Collected data:

● ● ●

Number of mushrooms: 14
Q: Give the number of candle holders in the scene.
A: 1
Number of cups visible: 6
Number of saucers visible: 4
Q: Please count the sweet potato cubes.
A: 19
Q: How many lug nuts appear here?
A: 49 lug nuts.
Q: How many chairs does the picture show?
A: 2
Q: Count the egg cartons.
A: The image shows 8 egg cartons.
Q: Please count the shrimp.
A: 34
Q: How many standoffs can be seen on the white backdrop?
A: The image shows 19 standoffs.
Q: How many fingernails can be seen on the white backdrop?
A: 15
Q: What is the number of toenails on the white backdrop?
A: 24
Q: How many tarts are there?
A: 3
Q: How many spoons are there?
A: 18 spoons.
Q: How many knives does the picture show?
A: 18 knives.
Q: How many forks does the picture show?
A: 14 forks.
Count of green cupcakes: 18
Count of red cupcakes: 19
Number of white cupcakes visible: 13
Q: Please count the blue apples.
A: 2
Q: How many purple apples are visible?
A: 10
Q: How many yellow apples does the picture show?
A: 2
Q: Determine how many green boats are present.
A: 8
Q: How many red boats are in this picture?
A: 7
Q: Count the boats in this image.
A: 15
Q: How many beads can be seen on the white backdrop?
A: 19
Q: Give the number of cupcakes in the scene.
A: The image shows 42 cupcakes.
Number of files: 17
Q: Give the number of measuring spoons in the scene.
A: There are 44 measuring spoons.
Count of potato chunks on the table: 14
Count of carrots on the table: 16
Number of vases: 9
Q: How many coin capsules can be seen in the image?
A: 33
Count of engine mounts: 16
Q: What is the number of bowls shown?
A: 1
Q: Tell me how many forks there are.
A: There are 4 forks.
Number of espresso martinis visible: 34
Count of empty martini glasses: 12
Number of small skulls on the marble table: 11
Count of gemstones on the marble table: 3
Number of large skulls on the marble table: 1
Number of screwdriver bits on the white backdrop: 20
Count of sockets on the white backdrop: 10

● ● ●

(To do) Return the material above line for line, keeping every word and number unchanged.

(Output of the exercise)
Number of mushrooms: 14
Q: Give the number of candle holders in the scene.
A: 1
Number of cups visible: 6
Number of saucers visible: 4
Q: Please count the sweet potato cubes.
A: 19
Q: How many lug nuts appear here?
A: 49 lug nuts.
Q: How many chairs does the picture show?
A: 2
Q: Count the egg cartons.
A: The image shows 8 egg cartons.
Q: Please count the shrimp.
A: 34
Q: How many standoffs can be seen on the white backdrop?
A: The image shows 19 standoffs.
Q: How many fingernails can be seen on the white backdrop?
A: 15
Q: What is the number of toenails on the white backdrop?
A: 24
Q: How many tarts are there?
A: 3
Q: How many spoons are there?
A: 18 spoons.
Q: How many knives does the picture show?
A: 18 knives.
Q: How many forks does the picture show?
A: 14 forks.
Count of green cupcakes: 18
Count of red cupcakes: 19
Number of white cupcakes visible: 13
Q: Please count the blue apples.
A: 2
Q: How many purple apples are visible?
A: 10
Q: How many yellow apples does the picture show?
A: 2
Q: Determine how many green boats are present.
A: 8
Q: How many red boats are in this picture?
A: 7
Q: Count the boats in this image.
A: 15
Q: How many beads can be seen on the white backdrop?
A: 19
Q: Give the number of cupcakes in the scene.
A: The image shows 42 cupcakes.
Number of files: 17
Q: Give the number of measuring spoons in the scene.
A: There are 44 measuring spoons.
Count of potato chunks on the table: 14
Count of carrots on the table: 16
Number of vases: 9
Q: How many coin capsules can be seen in the image?
A: 33
Count of engine mounts: 16
Q: What is the number of bowls shown?
A: 1
Q: Tell me how many forks there are.
A: There are 4 forks.
Number of espresso martinis visible: 34
Count of empty martini glasses: 12
Number of small skulls on the marble table: 11
Count of gemstones on the marble table: 3
Number of large skulls on the marble table: 1
Number of screwdriver bits on the white backdrop: 20
Count of sockets on the white backdrop: 10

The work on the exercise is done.